Abelian subgroups of $GL_n(\mathbb{F}_p)$
Solution 1:
For $r=1$: No and yes as long as $n \geq 4$.
For $r$ maximal and $n$ odd, the second question has the answer “yes” as well.
Typically, I think the answer to the first question is very definitely “no”. Every subgroup has a “straightening” of the same order and roughly the same embedding that is of roughly the form you describe (they are called algebra subgroups, and may not be exactly products of root subgroups; see page 109 of the 3rd book of the GLS revised CFSG; it is called Malcev's striaghtening). However, for $r$ maximal it might be “yes” anyways.
$r=1$
For the first question: In $G=\operatorname{GL}(4,p)$, one has the following elementary abelian subgroup that is not conjugate to a root subgroup: $\langle A_{1,3} \cdot A_{1,4} \cdot A_{2,4}\rangle$. Every generator of every cyclic root subgroup has the property that $g-g^0$ has rank 1 which is invariant under GL conjugation, but this subgroup does not have that property.
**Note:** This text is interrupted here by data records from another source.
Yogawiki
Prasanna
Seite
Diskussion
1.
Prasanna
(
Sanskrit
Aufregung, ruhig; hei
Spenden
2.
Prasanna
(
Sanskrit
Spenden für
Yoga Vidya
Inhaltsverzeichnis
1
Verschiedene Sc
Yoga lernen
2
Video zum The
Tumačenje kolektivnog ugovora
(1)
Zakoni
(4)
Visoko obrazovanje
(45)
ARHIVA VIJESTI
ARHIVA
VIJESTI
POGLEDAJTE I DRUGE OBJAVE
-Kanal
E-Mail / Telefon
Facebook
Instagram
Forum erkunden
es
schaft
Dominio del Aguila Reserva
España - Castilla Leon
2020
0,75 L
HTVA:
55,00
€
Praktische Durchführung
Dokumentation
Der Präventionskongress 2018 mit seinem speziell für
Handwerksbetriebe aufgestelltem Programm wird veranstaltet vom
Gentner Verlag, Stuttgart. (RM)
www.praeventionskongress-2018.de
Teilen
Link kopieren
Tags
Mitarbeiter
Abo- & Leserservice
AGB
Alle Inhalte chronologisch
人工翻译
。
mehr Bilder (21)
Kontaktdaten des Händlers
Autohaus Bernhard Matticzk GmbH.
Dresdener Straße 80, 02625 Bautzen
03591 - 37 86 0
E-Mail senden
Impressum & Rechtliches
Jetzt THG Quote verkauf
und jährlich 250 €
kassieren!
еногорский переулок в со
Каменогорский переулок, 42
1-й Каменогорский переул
For the second question: In $G=\operatorname{GL}(3,p)$, one has the following cyclic root subgroups are conjugate: $\langle A_{1,2} \rangle \cong_G \langle A_{2,3} \rangle$.
$r$ maximal
For $r=(n-1)(n+1)/4 = \lfloor n^2/4 \rfloor$, that is, for $n$ odd and $r$ maximal, the second question's answer is no: there are two elementary abelian root subgroups of this maximal rank that are conjugate under the inverse-transpose map, but not conjugate in GL. Each are formed of block matrices: $$P_{i,j} = \left\{ \begin{bmatrix} I & A \\ 0 & I \end{bmatrix} : A \in M_{i \times j}(\mathbb{F}_p) \right\}$$ The subgroups are $P_{(n-1)/2,(n+1)/2}$ and $P_{(n+1)/2,(n-1)/2}$.